Ontario Land Tribunal
Tribunal ontarien de l’aménagement du territoire
ISSUE DATE: October 29, 2024
CASE NO(S).: OLT-23-000815
PROCEEDING COMMENCED UNDER subsection 22(7) of the Planning Act, R.S.O. 1990, c. P.13, as amended
Applicant/Appellant: King’s Bay Golf Club Limited
Subject: Request to amend the Official Plan– failure to adopt the requested amendment
Description: Proposed redevelopment of existing golf course into 44 lots for single detached dwellings and open space
Reference Number: D01-2022-003
Property Address: 27 Stub Road
Municipality: City of Kawartha Lakes
OLT Case No.: OLT-23-000815
OLT Lead Case No.: OLT-23-000815
OLT Case Name: King’s Bay Golf Club Limited v. Kawartha Lakes (City)
PROCEEDING COMMENCED UNDER subsection 34(11) of the Planning Act, R.S.O. 1990, c. P.13, as amended
Applicant/Appellant: King’s Bay Golf Club Limited
Subject: Zoning By-law Amendment Application – failure to make a decision
Description: Proposed redevelopment of existing golf course into 44 lots for single detached dwellings and open space
Reference Number: D05-2022-001
Property Address: 27 Stub Road
Municipality: City of Kawartha Lakes
OLT Case No.: OLT-23-000816
OLT Lead Case No.: OLT-23-000815
OLT Case Name: King’s Bay Golf Club Limited v. Kawartha Lakes (City)
PROCEEDING COMMENCED UNDER subsection 51(34) of the Planning Act, R.S.O. 1990, c. P.13, as amended
Applicant/Appellant: King’s Bay Golf Club Limited
Subject: Proposed Plan of Subdivision – failure to make a decision
Description: Proposed redevelopment of existing golf course into 44 lots for single detached dwellings
Reference Number: D06-2022-001
Property Address: 27 Stub Road
Municipality: City of Kawartha Lakes
OLT Case No.: OLT-23-000817
OLT Lead Case No.: OLT-23-000815
OLT Case Name: King’s Bay Golf Club Limited v. Kawartha Lakes (City)
PROCEEDING COMMENCED UNDER section 20 of the Ontario Land Tribunal Act, 2021, S.O. 2021, c. 4, Sched. 6
Request by: King’s Bay Golf Club Limited
Request for: Request for an Order Awarding Costs
Costs sought against: City of Kawartha Lakes
Heard: October 16, 2024 in writing
APPEARANCES:
Parties
King’s Bay Golf Club Limited (“Applicant”)

Items from a data source
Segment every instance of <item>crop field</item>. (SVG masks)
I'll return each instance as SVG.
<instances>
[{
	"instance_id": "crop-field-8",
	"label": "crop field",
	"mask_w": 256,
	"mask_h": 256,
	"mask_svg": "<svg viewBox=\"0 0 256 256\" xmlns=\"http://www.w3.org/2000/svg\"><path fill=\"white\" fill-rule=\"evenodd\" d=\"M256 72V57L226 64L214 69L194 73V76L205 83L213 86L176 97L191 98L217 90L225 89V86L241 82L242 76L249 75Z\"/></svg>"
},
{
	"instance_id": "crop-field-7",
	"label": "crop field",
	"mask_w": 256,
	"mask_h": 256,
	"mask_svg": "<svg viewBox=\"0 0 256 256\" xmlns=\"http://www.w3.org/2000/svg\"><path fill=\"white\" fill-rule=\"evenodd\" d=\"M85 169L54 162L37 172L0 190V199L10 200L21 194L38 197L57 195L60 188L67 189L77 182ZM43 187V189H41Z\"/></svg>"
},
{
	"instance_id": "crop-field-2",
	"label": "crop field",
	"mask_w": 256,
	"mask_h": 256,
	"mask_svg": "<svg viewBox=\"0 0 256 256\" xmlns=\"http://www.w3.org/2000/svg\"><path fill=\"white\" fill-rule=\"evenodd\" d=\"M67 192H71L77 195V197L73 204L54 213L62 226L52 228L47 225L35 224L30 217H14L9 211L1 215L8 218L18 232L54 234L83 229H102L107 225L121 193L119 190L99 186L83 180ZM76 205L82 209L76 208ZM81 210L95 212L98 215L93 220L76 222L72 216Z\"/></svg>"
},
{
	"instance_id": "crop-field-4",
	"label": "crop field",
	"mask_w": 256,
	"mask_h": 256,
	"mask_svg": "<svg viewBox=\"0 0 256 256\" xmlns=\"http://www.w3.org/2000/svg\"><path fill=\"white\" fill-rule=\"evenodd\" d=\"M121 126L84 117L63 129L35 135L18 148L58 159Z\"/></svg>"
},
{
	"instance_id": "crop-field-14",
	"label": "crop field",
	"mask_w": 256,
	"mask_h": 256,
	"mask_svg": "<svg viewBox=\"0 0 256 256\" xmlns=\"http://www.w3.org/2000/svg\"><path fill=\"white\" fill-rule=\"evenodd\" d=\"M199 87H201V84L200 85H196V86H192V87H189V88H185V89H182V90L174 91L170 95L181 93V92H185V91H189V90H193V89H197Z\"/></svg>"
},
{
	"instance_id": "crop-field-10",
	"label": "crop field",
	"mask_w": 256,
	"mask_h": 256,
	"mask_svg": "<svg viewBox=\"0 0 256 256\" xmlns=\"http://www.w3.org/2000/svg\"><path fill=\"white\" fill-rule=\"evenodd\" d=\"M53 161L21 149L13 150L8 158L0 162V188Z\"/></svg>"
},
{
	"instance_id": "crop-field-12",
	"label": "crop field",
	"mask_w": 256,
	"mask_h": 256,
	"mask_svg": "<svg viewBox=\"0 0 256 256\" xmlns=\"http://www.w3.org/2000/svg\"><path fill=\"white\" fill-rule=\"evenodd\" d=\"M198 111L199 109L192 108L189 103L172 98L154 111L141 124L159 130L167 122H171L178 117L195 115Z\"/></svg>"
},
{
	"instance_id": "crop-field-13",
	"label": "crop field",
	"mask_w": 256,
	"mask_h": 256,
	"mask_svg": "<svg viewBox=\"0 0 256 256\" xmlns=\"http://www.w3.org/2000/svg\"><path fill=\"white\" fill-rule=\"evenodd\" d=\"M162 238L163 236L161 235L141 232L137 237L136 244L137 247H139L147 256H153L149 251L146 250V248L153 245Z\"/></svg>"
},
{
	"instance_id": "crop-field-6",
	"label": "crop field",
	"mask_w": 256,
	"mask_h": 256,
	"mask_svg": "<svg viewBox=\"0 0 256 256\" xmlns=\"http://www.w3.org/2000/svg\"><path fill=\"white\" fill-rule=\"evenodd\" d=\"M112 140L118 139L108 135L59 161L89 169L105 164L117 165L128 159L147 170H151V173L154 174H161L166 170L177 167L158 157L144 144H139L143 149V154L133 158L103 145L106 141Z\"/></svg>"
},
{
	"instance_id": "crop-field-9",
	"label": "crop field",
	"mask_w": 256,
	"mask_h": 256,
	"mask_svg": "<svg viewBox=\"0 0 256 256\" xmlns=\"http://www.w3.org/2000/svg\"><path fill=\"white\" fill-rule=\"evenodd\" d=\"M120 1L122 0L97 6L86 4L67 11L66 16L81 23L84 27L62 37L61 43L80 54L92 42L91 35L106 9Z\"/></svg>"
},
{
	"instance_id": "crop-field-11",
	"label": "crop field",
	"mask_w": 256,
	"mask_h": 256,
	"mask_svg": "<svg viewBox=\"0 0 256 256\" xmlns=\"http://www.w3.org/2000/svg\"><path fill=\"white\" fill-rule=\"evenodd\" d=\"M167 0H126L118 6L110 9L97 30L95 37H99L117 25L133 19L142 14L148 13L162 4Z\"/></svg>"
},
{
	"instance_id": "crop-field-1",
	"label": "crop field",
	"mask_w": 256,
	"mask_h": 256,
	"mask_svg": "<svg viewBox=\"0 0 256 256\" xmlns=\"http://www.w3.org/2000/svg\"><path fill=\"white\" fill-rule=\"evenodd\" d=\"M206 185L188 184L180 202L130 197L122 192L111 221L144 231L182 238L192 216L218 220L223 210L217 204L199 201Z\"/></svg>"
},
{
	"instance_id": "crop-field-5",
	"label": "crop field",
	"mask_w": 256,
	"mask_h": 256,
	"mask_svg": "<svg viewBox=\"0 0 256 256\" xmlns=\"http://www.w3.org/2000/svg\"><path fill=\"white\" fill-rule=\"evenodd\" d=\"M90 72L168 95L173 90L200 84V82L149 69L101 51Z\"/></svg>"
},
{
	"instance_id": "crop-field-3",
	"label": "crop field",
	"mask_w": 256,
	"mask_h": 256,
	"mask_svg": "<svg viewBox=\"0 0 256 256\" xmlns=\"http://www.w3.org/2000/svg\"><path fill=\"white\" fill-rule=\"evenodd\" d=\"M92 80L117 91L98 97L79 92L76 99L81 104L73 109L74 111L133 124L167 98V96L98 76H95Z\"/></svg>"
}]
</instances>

* TASKS FOR THIS EXERCISE
1 - Rewrite the block of the Ontario Land Tribunal decision that begins "PROCEEDING COMMENCED UNDER section 20 of the Ontario Land Tribunal Act" as a short list, keeping its main facts.
2 - Resume the Ontario Land Tribunal decision after its last line, "King's Bay Golf Club Limited (“Applicant”)".

* SET OF ANSWERS
1 -
- Authority: section 20 of the Ontario Land Tribunal Act, 2021, S.O. 2021, c. 4, Sched. 6
- Requested by: King's Bay Golf Club Limited
- Request: an order awarding costs
- Against: City of Kawartha Lakes
- Heard: in writing on October 16, 2024

2 -
City of Kawartha Lakes (“City”)
Counsel
Steven C. Ferri
David Germain
DECISION DELIVERED BY K.R. ANDREWS AND ORDER OF THE TRIBUNAL
Introduction and Background
1This is a Motion for costs by the Applicant against the City, purportedly due to misconduct by the City in relation to the underlying appeal. This motion follows a settlement of the appeal pursuant to the decision issued July 4, 2024 (King’s Bay Golf Club Limited v Kawartha Lakes (City), 2024 CanLII 65200 (ON LT); as amended July 8, 2024 (King’s Bay Golf Club Limited v Kawartha Lakes (City), 2024 CanLII 68176 (ON LT)).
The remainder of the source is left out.